Top of Dataset entries

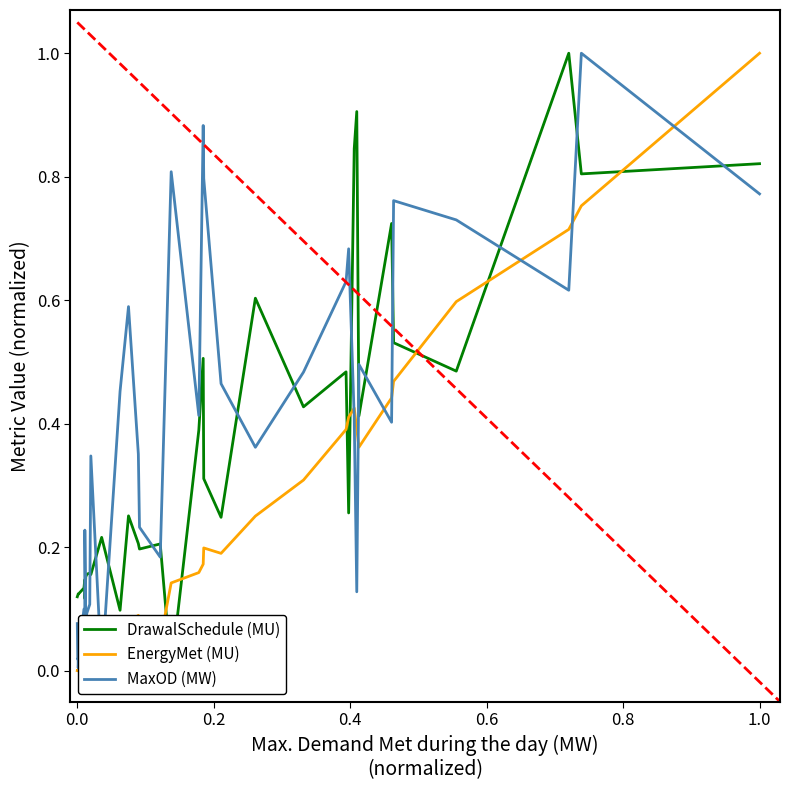

Count the number of categories in the chart.

36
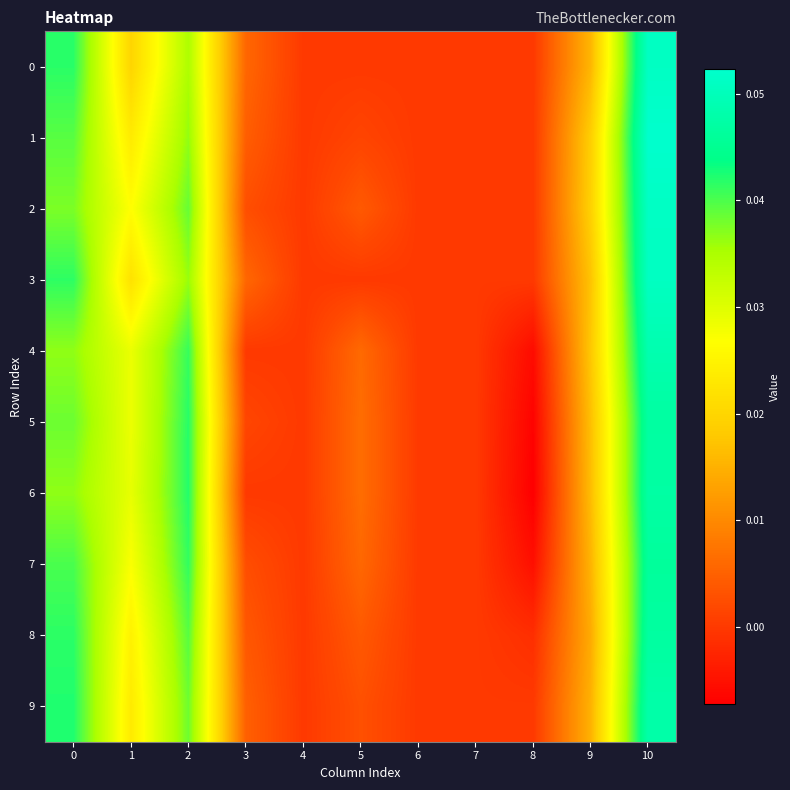

Reading left to right, what are all the values shown in this chart?

0: 0=0.0	1=0.0	2=0.0	3=0.0	4=0.0	5=0.0	6=0.0	7=0.0	8=0.0	9=0.0	10=0.1
1: 0=0.0	1=0.0	2=0.0	3=0.0	4=0.0	5=0.0	6=0.0	7=0.0	8=0.0	9=0.0	10=0.1
2: 0=0.0	1=0.0	2=0.0	3=0.0	4=0.0	5=0.0	6=0.0	7=0.0	8=0.0	9=0.0	10=0.1
3: 0=0.0	1=0.0	2=0.0	3=0.0	4=0.0	5=0.0	6=0.0	7=0.0	8=0.0	9=0.0	10=0.1
4: 0=0.0	1=0.0	2=0.0	3=0.0	4=0.0	5=0.0	6=0.0	7=0.0	8=-0.0	9=0.0	10=0.0
5: 0=0.0	1=0.0	2=0.0	3=0.0	4=0.0	5=0.0	6=0.0	7=0.0	8=-0.0	9=0.0	10=0.0
6: 0=0.0	1=0.0	2=0.0	3=0.0	4=0.0	5=0.0	6=0.0	7=0.0	8=-0.0	9=0.0	10=0.0
7: 0=0.0	1=0.0	2=0.0	3=0.0	4=0.0	5=0.0	6=0.0	7=0.0	8=-0.0	9=0.0	10=0.0
8: 0=0.0	1=0.0	2=0.0	3=0.0	4=0.0	5=0.0	6=0.0	7=0.0	8=-0.0	9=0.0	10=0.0
9: 0=0.0	1=0.0	2=0.0	3=0.0	4=0.0	5=0.0	6=0.0	7=0.0	8=0.0	9=0.0	10=0.0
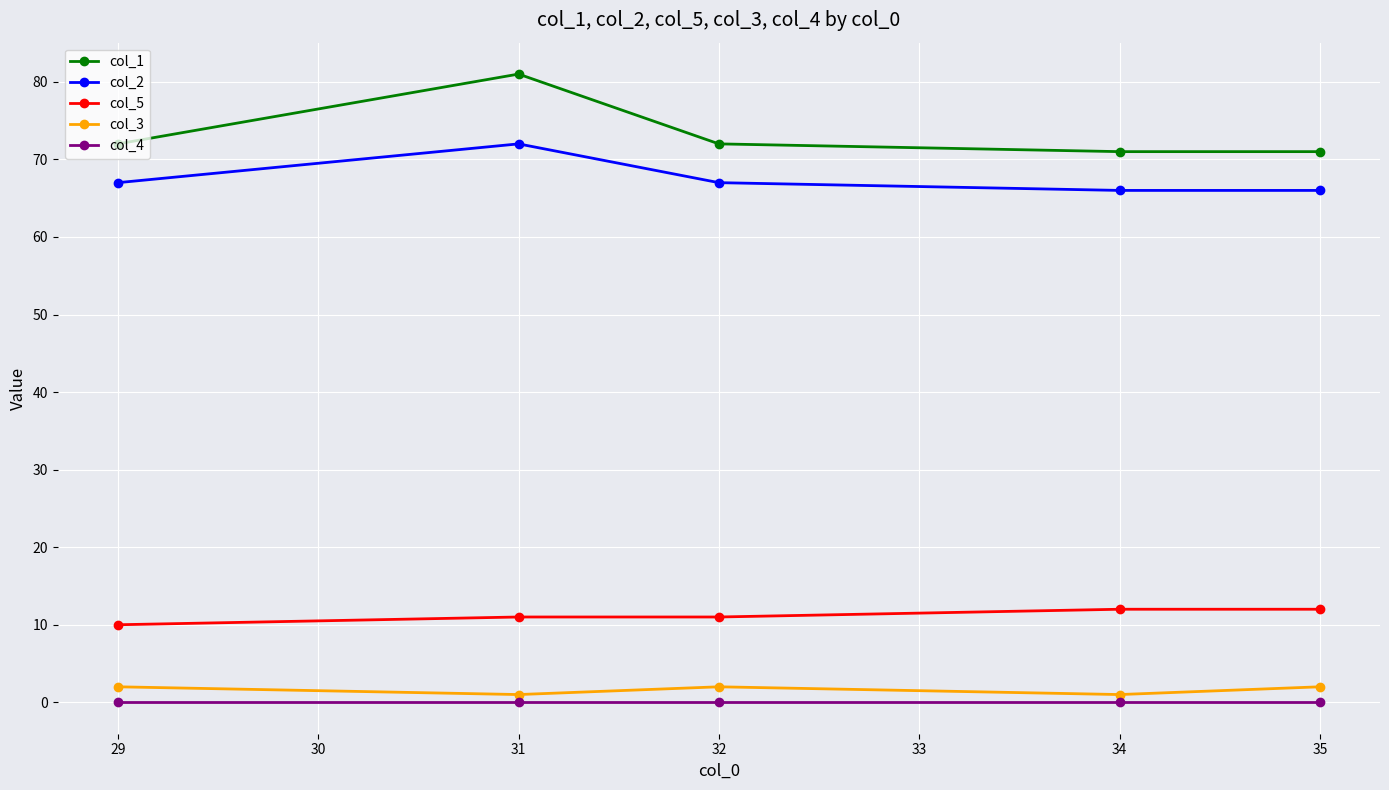

The value of col_1 at 31 is 81. True or false?

True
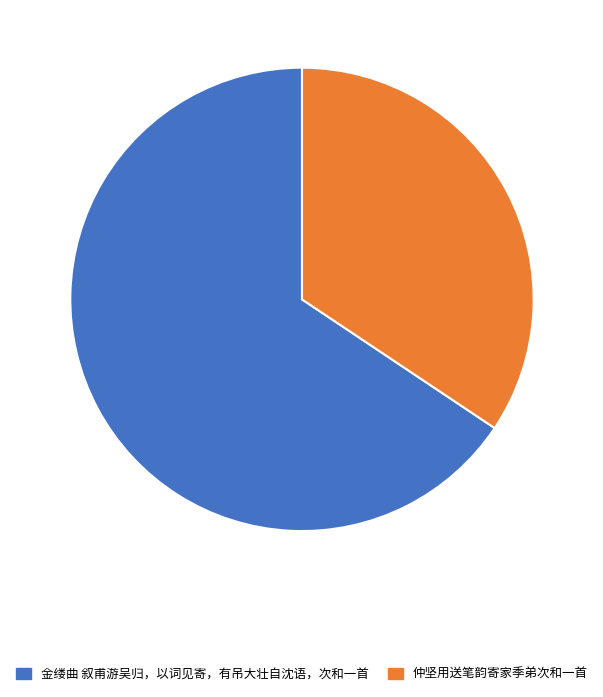

Is it true that 金缕曲 叙甫游吴归，以词见寄，有吊大壮自沈语，次和一首 is 66% of the pie?

True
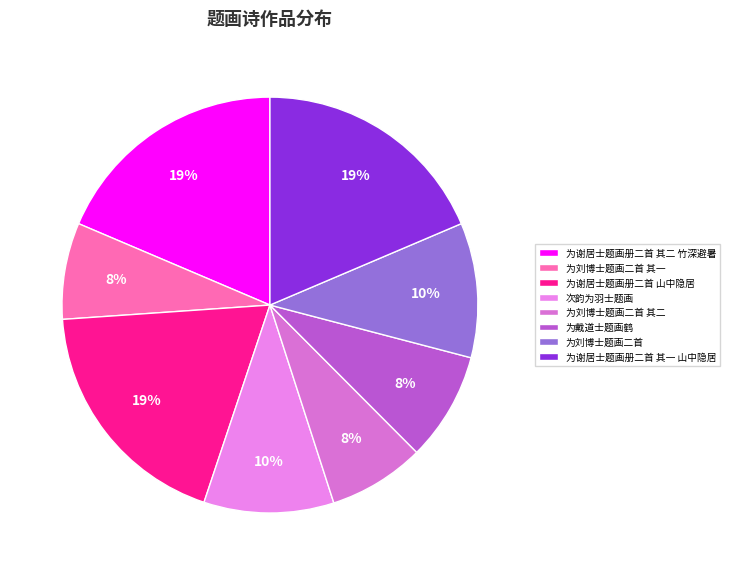

Count the number of slices in the pie.

8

Bottom of Dataset entries

Exercise description: Reproduce every record above verbatim, leaving out the pictures.

Output of the exercise:
Count the number of categories in the chart.

36

Reading left to right, what are all the values shown in this chart?

0: 0=0.0	1=0.0	2=0.0	3=0.0	4=0.0	5=0.0	6=0.0	7=0.0	8=0.0	9=0.0	10=0.1
1: 0=0.0	1=0.0	2=0.0	3=0.0	4=0.0	5=0.0	6=0.0	7=0.0	8=0.0	9=0.0	10=0.1
2: 0=0.0	1=0.0	2=0.0	3=0.0	4=0.0	5=0.0	6=0.0	7=0.0	8=0.0	9=0.0	10=0.1
3: 0=0.0	1=0.0	2=0.0	3=0.0	4=0.0	5=0.0	6=0.0	7=0.0	8=0.0	9=0.0	10=0.1
4: 0=0.0	1=0.0	2=0.0	3=0.0	4=0.0	5=0.0	6=0.0	7=0.0	8=-0.0	9=0.0	10=0.0
5: 0=0.0	1=0.0	2=0.0	3=0.0	4=0.0	5=0.0	6=0.0	7=0.0	8=-0.0	9=0.0	10=0.0
6: 0=0.0	1=0.0	2=0.0	3=0.0	4=0.0	5=0.0	6=0.0	7=0.0	8=-0.0	9=0.0	10=0.0
7: 0=0.0	1=0.0	2=0.0	3=0.0	4=0.0	5=0.0	6=0.0	7=0.0	8=-0.0	9=0.0	10=0.0
8: 0=0.0	1=0.0	2=0.0	3=0.0	4=0.0	5=0.0	6=0.0	7=0.0	8=-0.0	9=0.0	10=0.0
9: 0=0.0	1=0.0	2=0.0	3=0.0	4=0.0	5=0.0	6=0.0	7=0.0	8=0.0	9=0.0	10=0.0

The value of col_1 at 31 is 81. True or false?

True

Is it true that 金缕曲 叙甫游吴归，以词见寄，有吊大壮自沈语，次和一首 is 66% of the pie?

True

Count the number of slices in the pie.

8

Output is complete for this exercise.